While waiting for suitable donor organs to become available, Valentine walked four miles every day through the halls of the hospital at Jeevanandam’s insistence.

“When you’re a really hard case that not a lot of people will take, and you find someone who’s willing to treat you, you do whatever he says,” Valentine said, with a smile.

Jeevanandam and other members of her care team said her dogged “prehabilitation,” consisting of her daily walks and physical therapy workouts, was crucial to the success of her transplant operation and rapid recovery.

“She's a young, active mother, and she had all these goals and things she wanted to get back to after her hospitalization,” said Allison Postel, PT, DPT, a UChicago Medicine inpatient physical therapist. “I didn't have to sell her on the benefits of working hard to build strength; she really knew, so she was eager to do anything that we asked of her.”

Valentine’s young daughter visited regularly throughout her preparation and waiting process, playing enough charades and other games with the staff on the cardiovascular floor that she started naming stuffed animals at home after them. She still has a giant stuffed taco named “Nurse Nicole,” and Valentine and some of the nurses still text each other daily scores from online puzzle games they played together.

Team approach to transplant surgery results in triumph

After 84 days in the hospital, Valentine finally received the news that a suitable organ donor had been found.

“The first question my daughter asked me after we explained the transplant situation to her was: ‘Are you still going to be able to love me when you get a new heart?’” Valentine said. “Because in the mind of a kid, love is synonymous with your real heart.

I told her: ‘No, I’ll never not love you. I’m going to get to love you with two hearts now.’”

Using the 3D model they’d constructed, Jeevanandam, Earing, pediatric cardiologist Stephen Pophal, MD, and Rolf Barth, MD, Director of Liver, Kidney, and Pancreas Transplantation, painstakingly designed new connections and plotted out how they would position her new heart and liver.

“It takes more than a team to care for these patients: it takes a metropolis,” Jeevanandam said. “We called ourselves the ‘surgical Twister team’ because everyone was contorting themselves and bending over backwards to make this operation work.”

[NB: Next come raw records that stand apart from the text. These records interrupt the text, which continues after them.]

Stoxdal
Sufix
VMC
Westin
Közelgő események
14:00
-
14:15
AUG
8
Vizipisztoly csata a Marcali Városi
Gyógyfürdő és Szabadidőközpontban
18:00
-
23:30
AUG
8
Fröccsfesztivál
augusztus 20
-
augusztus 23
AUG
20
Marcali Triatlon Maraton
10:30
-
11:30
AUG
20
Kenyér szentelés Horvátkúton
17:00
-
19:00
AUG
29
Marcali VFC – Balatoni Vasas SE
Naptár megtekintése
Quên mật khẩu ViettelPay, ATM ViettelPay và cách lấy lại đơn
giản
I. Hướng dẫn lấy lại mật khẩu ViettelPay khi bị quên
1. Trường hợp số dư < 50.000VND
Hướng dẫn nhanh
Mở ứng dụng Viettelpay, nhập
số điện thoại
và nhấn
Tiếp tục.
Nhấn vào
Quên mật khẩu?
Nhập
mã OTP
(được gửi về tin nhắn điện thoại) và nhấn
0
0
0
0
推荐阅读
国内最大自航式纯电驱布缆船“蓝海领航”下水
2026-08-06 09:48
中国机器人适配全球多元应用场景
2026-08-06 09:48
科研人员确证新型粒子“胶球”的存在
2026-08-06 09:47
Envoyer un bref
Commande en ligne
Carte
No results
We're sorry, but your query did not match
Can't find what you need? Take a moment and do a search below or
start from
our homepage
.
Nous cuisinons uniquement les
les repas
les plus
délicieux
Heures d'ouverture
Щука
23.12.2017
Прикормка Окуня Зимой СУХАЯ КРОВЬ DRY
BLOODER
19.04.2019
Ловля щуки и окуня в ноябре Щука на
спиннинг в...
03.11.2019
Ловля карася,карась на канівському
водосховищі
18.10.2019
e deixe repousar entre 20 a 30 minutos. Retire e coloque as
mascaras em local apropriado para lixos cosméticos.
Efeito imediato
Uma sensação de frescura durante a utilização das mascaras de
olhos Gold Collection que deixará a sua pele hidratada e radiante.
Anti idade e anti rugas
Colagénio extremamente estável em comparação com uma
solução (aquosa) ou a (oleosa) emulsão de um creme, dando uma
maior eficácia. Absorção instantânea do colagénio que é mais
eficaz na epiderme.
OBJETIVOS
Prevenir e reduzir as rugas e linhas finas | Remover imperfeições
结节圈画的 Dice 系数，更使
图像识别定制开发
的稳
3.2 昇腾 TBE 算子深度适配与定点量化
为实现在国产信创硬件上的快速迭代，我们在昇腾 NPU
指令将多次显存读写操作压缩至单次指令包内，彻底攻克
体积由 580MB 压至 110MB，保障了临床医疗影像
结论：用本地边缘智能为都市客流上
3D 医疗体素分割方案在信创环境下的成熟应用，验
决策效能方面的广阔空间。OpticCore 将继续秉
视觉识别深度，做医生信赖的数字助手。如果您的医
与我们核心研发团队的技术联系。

Valentine spent almost 24 hours in the operating room, emerging with a new, fully functioning heart and liver. She was wheeled out of the hospital just 16 days later to joyfully return home to her family and make a full recovery.

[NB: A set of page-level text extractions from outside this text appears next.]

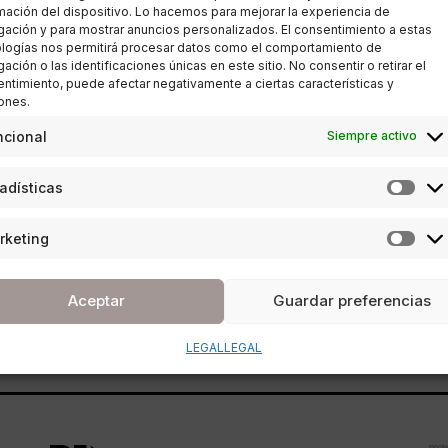
mación del dispositivo. Lo hacemos para mejorar la experiencia de
ación y para mostrar anuncios personalizados. El consentimiento a estas
logías nos permitirá procesar datos como el comportamiento de
ación o las identificaciones únicas en este sitio. No consentir o retirar el
ESTILO DE VIDA
,
SALUD Y BELLEZA
ntimiento, puede afectar negativamente a ciertas características y
ones.
Dra. Elena Gaspar: la
ncional
Siempre activo
prevención en medicina
adísticas
estética para gente joven
rketing
POR
REDACCIÓN URBANITY
02/09/2025
3 MINUTOS DE LECTURA
Aceptar
Guardar preferencias
LEGAL
LEGAL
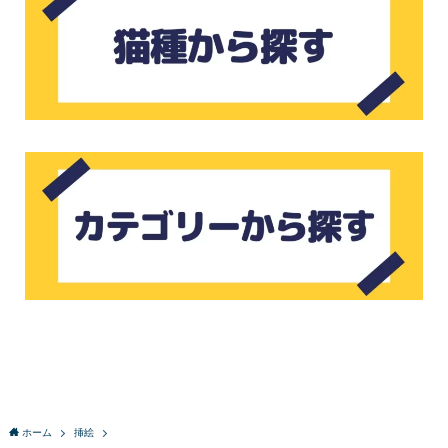
ホーム
挿絵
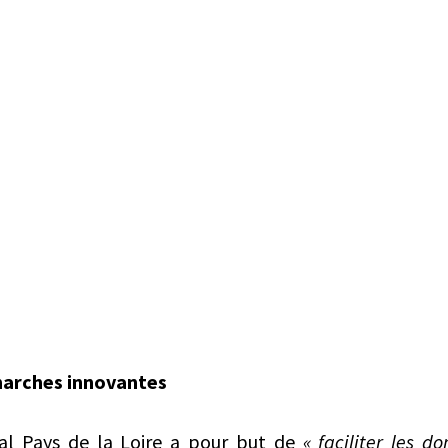
marches innovantes
aal Pays de la Loire a pour but de
« faciliter les d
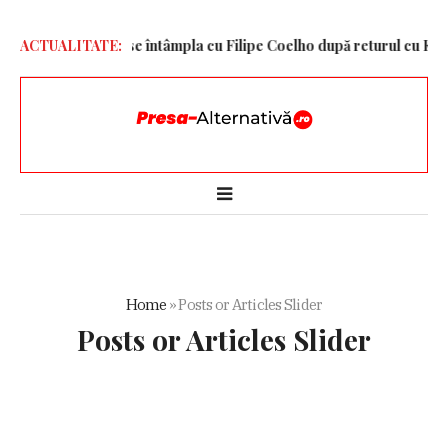
 a dezvăluit ce se întâmpla cu Filipe Coelho după returul cu KuPS
ACTUALITATE:
Home
»
Posts or Articles Slider
Posts or Articles Slider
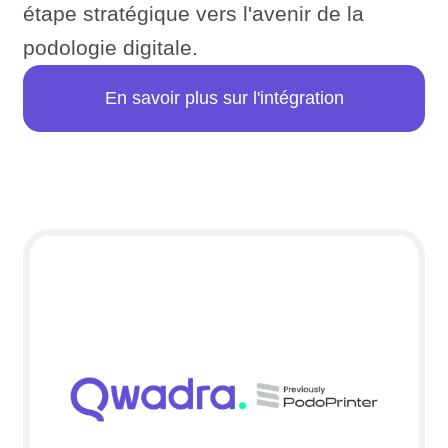
étape stratégique vers l'avenir de la
podologie digitale.
En savoir plus sur l'intégration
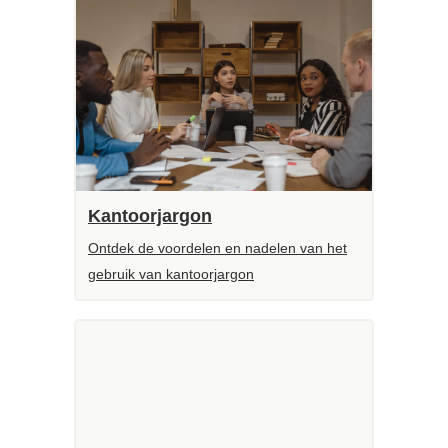
Kantoorjargon
Ontdek de voordelen en nadelen van het
gebruik van kantoorjargon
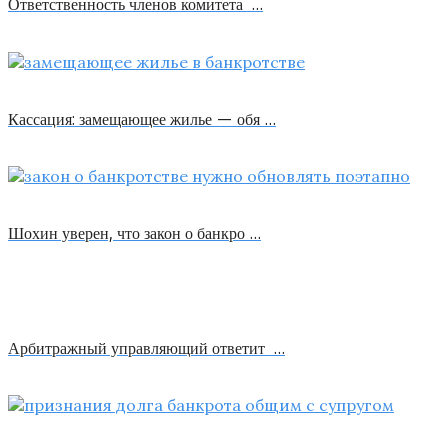
Ответственность членов комитета …
Кассация: замещающее жилье — обя …
Шохин уверен, что закон о банкро …
Арбитражный управляющий ответит …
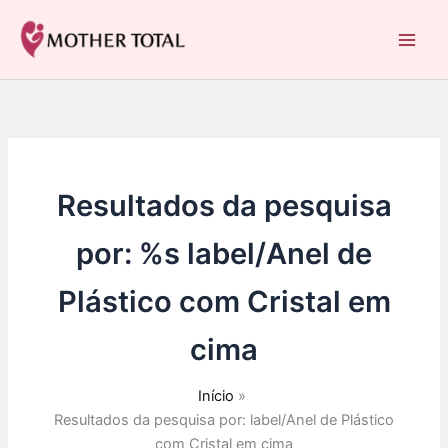
Ir
para
Mother Total: Receitas Fáceis, Saúde e Nostalgia
o
conteúdo
Resultados da pesquisa
por: %s
label/Anel de
Plástico com Cristal em
cima
Início
Resultados da pesquisa por: label/Anel de Plástico
com Cristal em cima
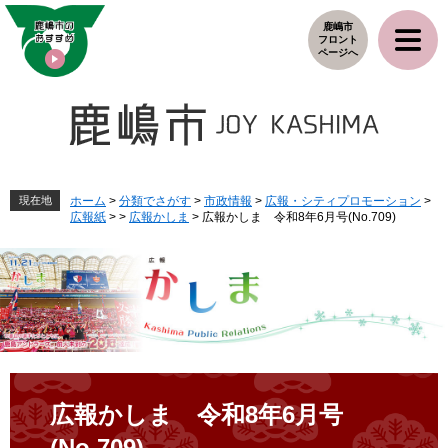
ペ
メ
鹿嶋市
ー
ニ
フロント
ジ
ュ
ページへ
の
ー
先
を
頭
飛
で
ば
す
し
。
て
本
現在地
ホーム
>
分類でさがす
>
市政情報
>
広報・シティプロモーション
>
広報紙
>
>
広報かしま
>
広報かしま 令和8年6月号(No.709)
文
へ
本
文
広報かしま 令和8年6月号
(No.709)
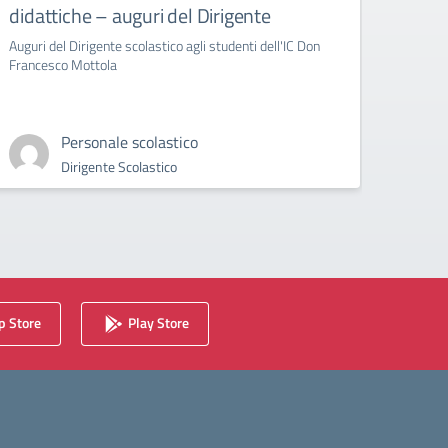
didattiche – auguri del Dirigente
Bull
Auguri del Dirigente scolastico agli studenti dell'IC Don
circola
Francesco Mottola
Cyberb
Personale scolastico
Dirigente Scolastico
 Store
Play Store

“I think the thing I admire most about Laura is her fearlessness. She is a force to be reckoned with,” said cardiac surgery nurse Angela Kilburg, RN. “She’s headstrong, and she really believed in herself and the team that got her through to the other side!”

Going the extra miles

Less than 6 months after her transplant surgery, Jeevanandam cornered Valentine at a holiday party he was hosting.

“You’re joining our team for the stair climb, right?” he said — referring to Hustle Chicago, an annual charity event in which participants race up the 1,632 stairs at 875 North Michigan Avenue, formerly known as the John Hancock Center, to raise money for lung disease.

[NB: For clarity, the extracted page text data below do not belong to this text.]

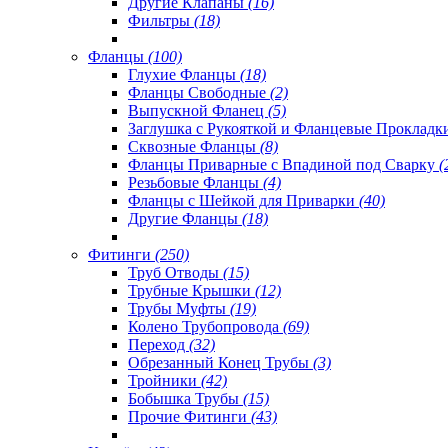
Другие Клапаны
(16)
Фильтры
(18)
Фланцы
(100)
Глухие Фланцы
(18)
Фланцы Свободные
(2)
Выпускной Фланец
(5)
Заглушка с Рукояткой и Фланцевые Проклад
Сквозные Фланцы
(8)
Фланцы Приварные с Впадиной под Сварку
(
Резьбовые Фланцы
(4)
Фланцы с Шейкой для Приварки
(40)
Другие Фланцы
(18)
Фитинги
(250)
Труб Отводы
(15)
Трубные Крышки
(12)
Трубы Муфты
(19)
Колено Трубопровода
(69)
Переход
(32)
Обрезанный Конец Трубы
(3)
Тройники
(42)
Бобышка Трубы
(15)
Прочие Фитинги
(43)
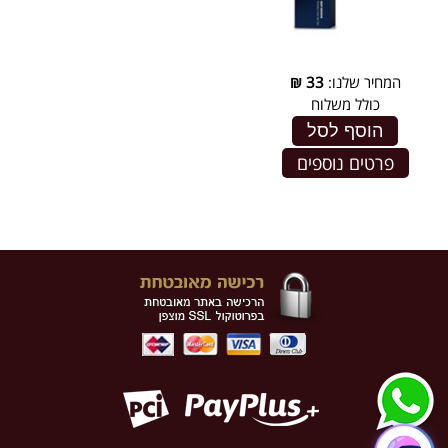
המחיר שלנו:
33
₪
כולל משלוח
הוסף לסל
פרטים נוספים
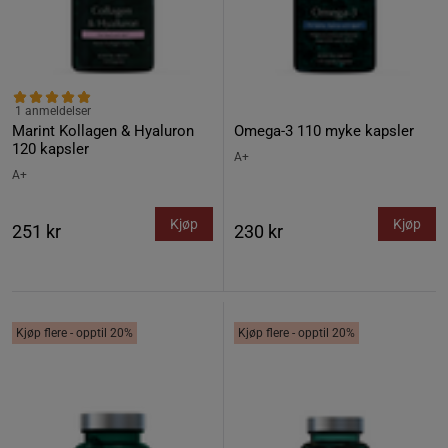
1 anmeldelser
Marint Kollagen & Hyaluron
Omega-3 110 myke kapsler
120 kapsler
A+
A+
Kjøp
Kjøp
251 kr
230 kr
Kjøp flere - opptil 20%
Kjøp flere - opptil 20%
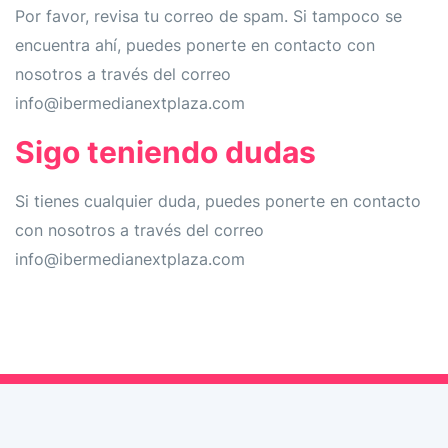
Por favor, revisa tu correo de spam. Si tampoco se
encuentra ahí, puedes ponerte en contacto con
nosotros a través del correo
info@ibermedianextplaza.com
Sigo teniendo dudas
Si tienes cualquier duda, puedes ponerte en contacto
con nosotros a través del correo
info@ibermedianextplaza.com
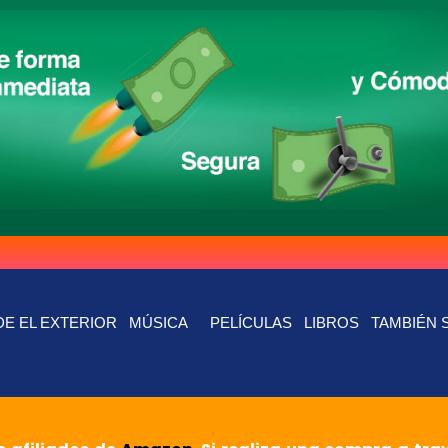
E EL EXTERIOR
MÚSICA
PELÍCULAS
LIBROS
TAMBIÉN 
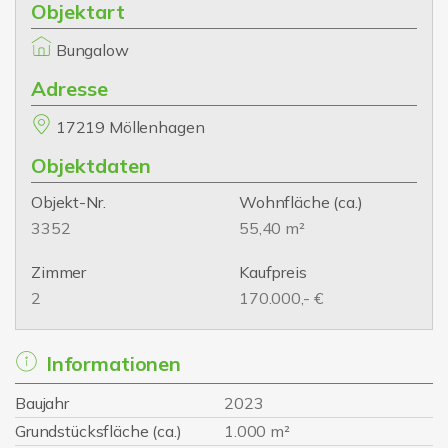
Objektart
Bungalow
Adresse
17219 Möllenhagen
Objektdaten
Objekt-Nr.
Wohnfläche
(ca.)
3352
55,40 m²
Zimmer
Kaufpreis
2
170.000,- €
Informationen
Baujahr
2023
Grundstücksfläche (ca.)
1.000 m²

Valentine reasoned that since her surgeon was the one telling her to do it, she must be “medically cleared” to attempt the race, so she trained hard and did the full climb just 2 months later with her fiancé and UChicago Medicine friends, with Celine Dion playing in her earbuds for motivation.

Now, Valentine is training for a 5k race that will take place just a few days after her transplant anniversary in June and raise funds and awareness for organ donation. Ann Nguyen, MD, Medical Director of the Heart Transplant Program, who is providing Valentine's post-transplant care, has also put her in touch with other complex CHD patients who are awaiting transplant, giving her the opportunity to encourage them with her own experience.

“There are points along the transplant and recovery journey that feel so hard you want to give up, but I want people to know that even if something doesn’t feel ‘worth it’ in the moment, that doesn’t mean it’s not worth it overall,” Valentine said.